Children are ten and twelve.
He has been in and out of their lives since leaving these last three years.
He has been unpleasant and inconsistant in contact.
He does not seem to want to see them alone and wants to share contact. When he is with others he is model dad showing off, when alone with them he is rubbish and ignores them and lies to them and twists things etc.
Currently it is ok as his bad behaviour means they do not want to see him, after he did not show up so many times for contact and he lied to the court regarding that also, thankfully I had evidence we were there. Yes he did not want to see his kids, and walked in and out of their lives, and lied to the court and said I would not let him see them, that old chestnut, when I was crying on the phone begging him to see htem etc.

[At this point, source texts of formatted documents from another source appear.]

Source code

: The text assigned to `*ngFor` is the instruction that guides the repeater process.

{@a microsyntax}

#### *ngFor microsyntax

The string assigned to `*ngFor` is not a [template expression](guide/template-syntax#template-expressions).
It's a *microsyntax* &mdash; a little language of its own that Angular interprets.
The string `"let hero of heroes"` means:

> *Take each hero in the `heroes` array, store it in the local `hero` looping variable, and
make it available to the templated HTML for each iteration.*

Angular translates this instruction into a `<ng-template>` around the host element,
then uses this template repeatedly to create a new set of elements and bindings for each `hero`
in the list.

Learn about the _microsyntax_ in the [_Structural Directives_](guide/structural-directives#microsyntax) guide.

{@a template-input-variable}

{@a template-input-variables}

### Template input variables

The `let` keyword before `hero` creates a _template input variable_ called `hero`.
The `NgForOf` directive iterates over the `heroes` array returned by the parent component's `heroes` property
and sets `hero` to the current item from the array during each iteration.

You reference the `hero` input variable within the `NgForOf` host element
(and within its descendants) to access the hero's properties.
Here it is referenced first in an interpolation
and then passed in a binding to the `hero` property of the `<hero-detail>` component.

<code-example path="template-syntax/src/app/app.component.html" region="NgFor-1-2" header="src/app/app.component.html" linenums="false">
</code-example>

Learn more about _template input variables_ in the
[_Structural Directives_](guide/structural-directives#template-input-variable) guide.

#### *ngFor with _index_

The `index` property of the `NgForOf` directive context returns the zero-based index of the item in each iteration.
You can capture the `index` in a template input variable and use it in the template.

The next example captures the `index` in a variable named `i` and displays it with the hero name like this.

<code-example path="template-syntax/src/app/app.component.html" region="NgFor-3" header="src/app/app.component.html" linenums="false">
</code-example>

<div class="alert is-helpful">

What is worrying me is that he will want to see them again, and he will pull the wool over their eyes and hurt them and make them ill with his mental illness etc.
What do you do for the best in these circumstances.
We are all currently ignoring him and he is not asking me about kids, not seen them for six months and only sent them one card in that time.
We are going through court re finances, yes he lies here also to courts, and you can guess who started off all the cases!
He only wants to speak when it suits him and way that suits him with loads of rules as usual, CONTROL, and he has never asked about his kids in emails or in person at court.
I understand he does not feel love as normal folks like we do, it is still odd to understand really.
I just want to get some idea's off people as to what I can do to protect my kids.
Also I am little worried that youngest may be subsetpable to npd, as she has traits etc, how can you hlep them have proper emotions, when they are still young?